Its important for an OTDR to support minimum event dead zone value (minimum distance of a segment that can be recognized and tested). This value could range from 0.5m, 0.7m. 1m, 1.3m, etc depending on the vendor. The minimum event dead zone parameter is useful in recognizing short network segments like fiber patch cords etc, individually so that the administrator can have a complete picture of all the components that make the optical fiber link.

Every OTDR comes with a maximum value of distance up to which it can take accurate measurements. For example, for Multi mode, this might be around 3-7 KM & for Single Mode this might be 60-400 KM. This varies with the vendor as well as application (for enterprise networks, the distance might be less and for Metro Ethernet, the distance might be more). The pulse-width of the source signal can be altered based on the distance to be measured. Generally, more the pulse-width, more the distance.

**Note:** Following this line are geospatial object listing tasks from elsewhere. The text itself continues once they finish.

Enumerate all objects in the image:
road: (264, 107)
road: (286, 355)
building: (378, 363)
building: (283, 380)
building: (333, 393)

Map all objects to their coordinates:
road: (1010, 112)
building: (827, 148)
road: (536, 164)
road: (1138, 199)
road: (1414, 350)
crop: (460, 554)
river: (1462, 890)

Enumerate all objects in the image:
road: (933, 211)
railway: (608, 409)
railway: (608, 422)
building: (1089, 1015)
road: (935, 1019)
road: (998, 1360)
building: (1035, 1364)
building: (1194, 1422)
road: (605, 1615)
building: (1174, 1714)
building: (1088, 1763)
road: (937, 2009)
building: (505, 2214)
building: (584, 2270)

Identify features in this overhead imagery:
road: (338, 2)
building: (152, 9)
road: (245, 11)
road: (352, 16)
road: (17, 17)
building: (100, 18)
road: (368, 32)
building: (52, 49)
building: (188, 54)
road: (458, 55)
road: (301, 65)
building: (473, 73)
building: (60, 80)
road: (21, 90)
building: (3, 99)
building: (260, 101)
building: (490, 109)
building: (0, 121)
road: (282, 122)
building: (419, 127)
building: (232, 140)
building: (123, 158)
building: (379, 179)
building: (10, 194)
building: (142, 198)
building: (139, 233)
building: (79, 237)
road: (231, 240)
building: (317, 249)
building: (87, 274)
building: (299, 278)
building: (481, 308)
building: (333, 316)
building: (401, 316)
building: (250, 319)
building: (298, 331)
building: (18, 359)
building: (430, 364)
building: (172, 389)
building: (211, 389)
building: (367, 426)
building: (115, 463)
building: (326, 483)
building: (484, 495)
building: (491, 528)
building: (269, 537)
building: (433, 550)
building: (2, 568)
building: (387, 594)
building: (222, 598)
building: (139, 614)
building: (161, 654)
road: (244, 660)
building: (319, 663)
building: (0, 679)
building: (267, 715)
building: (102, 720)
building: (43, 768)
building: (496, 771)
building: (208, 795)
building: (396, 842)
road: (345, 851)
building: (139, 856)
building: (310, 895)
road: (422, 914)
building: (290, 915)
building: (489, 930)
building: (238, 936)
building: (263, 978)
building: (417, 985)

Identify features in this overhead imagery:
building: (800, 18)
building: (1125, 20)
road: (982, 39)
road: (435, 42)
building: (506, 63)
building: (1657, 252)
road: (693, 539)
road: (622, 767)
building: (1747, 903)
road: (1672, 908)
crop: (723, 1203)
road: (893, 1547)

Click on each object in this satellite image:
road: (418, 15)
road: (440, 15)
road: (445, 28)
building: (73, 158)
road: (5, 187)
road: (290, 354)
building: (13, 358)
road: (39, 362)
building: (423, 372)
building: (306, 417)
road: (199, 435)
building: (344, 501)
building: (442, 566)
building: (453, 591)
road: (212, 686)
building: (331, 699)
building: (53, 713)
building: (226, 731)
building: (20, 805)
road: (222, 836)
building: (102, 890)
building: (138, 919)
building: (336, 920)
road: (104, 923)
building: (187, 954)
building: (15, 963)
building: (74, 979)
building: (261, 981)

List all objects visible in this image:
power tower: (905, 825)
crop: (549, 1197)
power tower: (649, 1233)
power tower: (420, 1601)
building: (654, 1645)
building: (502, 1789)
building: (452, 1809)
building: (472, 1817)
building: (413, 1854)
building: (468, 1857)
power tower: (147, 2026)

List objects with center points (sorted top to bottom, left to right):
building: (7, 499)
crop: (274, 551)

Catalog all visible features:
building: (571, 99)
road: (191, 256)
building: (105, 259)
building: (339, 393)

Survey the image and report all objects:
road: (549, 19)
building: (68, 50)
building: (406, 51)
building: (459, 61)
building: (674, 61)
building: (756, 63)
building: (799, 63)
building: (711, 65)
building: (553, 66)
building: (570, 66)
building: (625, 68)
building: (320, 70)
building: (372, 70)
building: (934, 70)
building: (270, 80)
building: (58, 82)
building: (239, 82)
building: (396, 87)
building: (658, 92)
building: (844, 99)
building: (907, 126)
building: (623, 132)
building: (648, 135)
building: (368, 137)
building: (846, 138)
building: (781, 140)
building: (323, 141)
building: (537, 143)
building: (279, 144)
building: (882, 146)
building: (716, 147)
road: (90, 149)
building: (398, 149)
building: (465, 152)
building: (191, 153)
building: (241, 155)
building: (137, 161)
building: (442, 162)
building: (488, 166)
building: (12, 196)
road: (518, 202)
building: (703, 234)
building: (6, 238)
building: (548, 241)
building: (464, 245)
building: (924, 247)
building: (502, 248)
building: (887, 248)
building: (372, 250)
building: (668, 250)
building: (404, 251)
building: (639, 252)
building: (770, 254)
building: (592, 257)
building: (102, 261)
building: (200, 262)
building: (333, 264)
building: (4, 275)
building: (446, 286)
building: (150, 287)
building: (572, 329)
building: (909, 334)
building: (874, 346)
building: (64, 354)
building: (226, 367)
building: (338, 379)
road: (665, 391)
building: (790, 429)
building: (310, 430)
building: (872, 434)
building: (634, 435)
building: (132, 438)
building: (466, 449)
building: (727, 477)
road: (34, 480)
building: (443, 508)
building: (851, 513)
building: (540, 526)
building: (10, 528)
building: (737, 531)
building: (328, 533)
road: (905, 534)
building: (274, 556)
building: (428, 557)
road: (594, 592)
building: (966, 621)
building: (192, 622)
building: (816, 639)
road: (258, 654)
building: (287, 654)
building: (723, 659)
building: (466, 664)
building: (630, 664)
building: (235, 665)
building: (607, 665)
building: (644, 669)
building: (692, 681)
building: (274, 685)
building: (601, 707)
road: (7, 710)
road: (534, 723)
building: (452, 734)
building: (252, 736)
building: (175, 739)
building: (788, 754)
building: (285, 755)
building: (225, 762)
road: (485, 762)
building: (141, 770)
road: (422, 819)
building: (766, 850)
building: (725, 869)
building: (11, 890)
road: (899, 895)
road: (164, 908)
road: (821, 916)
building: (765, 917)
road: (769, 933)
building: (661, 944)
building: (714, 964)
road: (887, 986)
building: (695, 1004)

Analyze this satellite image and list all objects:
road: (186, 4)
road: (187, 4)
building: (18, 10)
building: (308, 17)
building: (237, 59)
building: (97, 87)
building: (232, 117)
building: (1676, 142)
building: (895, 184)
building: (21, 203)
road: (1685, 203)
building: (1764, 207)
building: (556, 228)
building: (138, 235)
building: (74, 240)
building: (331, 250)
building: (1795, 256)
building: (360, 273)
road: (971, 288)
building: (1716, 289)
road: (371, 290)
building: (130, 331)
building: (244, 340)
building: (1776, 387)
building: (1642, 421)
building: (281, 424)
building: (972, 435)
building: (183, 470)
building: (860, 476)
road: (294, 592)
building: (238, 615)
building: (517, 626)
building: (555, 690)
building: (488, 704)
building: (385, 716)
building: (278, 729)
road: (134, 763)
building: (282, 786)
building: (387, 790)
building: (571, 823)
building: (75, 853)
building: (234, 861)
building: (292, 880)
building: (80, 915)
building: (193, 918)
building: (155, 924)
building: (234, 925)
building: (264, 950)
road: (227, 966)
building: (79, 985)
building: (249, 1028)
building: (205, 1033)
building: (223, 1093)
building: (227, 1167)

Some OTDR’s come with USB ports so that external hard disks/ storage modules can be attached to it for storing the test results. Some vendors offer RJ-45 Network ports/ Wi-Fi connectivity so that the OTDR can directly connect to the Local Area Network. With a network controlled OTDR, once the initial connectivity to the fiber cable has been made, the OTDR can be controlled from a computer attached to the LAN and the output can be seen from the computer monitor, instead of the smaller OTDR screen.

There are hand held OTDR’s (with a small screen) and some special purpose OTDR’s that are made for specific applications (like identifying cable cuts). These might cost less, and sometimes sufficient for enterprise fiber testing applications. OTDR’s can also be rented for a specific time.

There are some OTDR vendors who offer simple/ easy to use interfaces for OTDR analysis (either through a software module in the computer or in the OTDR itself). They offer interfaces with human understandable results (in a table format) about what the various graphical waveform outputs (events) mean. With some vendors its also possible to overlap an older/averaged waveform with real time waveform for getting a better understanding of the events.

Most of the OTDR vendors offer an ‘Auto Test mode’ where tests can be performed using default test parameters/ results can be viewed using default template values. This enables their easy and simple usage even for inexperienced personnel. The more experienced users who want detailed test reports, might use the ‘Advanced/Manual Test mode’ which allows them to set the individual test parameters according to their requirements.

Generally, its sufficient if OTDR/ Operator is present only at one end of the fiber cable to be tested. But it is advisable to conduct the same test from both ends in order to achieve more accurate results.

OTDR’s can be used for testing/identifying faults in an installed fiber optic cable network as well as certifying/testing new fiber optic cable installations.